Blood transfusion is the standard treatment for sickle cell aplastic crises. Because the prognosis is so good, this may be done as an outpatient in developing countries.

Marrow aplasia is often the result of parvovirus B19 infection. In the normal individual the 120 day half life of a red blood cell means that a cessation in production for a few days does not have a significant effect. In the sickle cell patient the shorter circulating life of a red blood cell, combined with the aplasia, may result in dangerous anaemia.

Patients will usually have only one aplastic crisis (except in patients with severe immune deficiency) since a single parvovirus infection will give life long immunity against the disease (1).
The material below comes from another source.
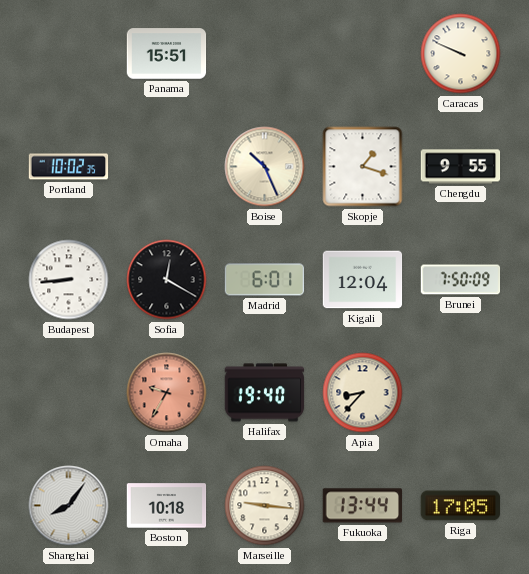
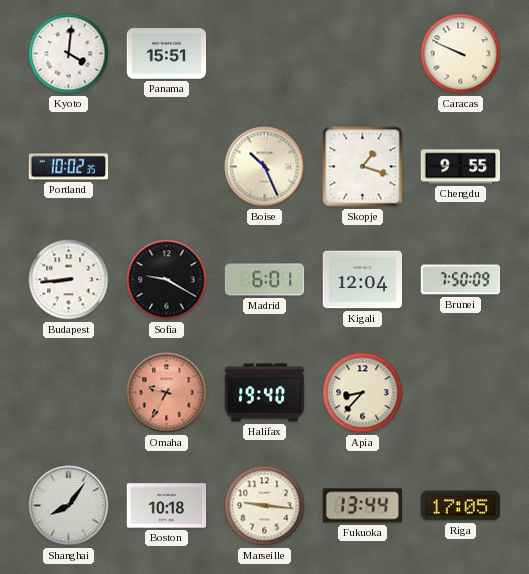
Kyoto: none -> 4:01
Sofia: 12:20 -> 9:20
A child is highly contagious during the time of aplasia. After diagnosis of aplastic crisisis is made the child should be isolated from the following vulnerable groups (2):

• pregnant women – since infection during second trimester may result in complications like hydrops fetalis and still births (1)
• immunocompromised children and all children with hemolytic anemias (2)

Parvovirus vaccination may be important in prophylaxis in the near future.

Reference:

• (1) Okpala I. The management of crisis in sickle cell disease. Eur J Haematol. 1998;60(1):1-6
• (2) Wethers DL. Sickle cell disease in childhood: Part II. Diagnosis and treatment of major complications and recent advances in treatment. Am Fam Physician. 2000;62(6):1309-14.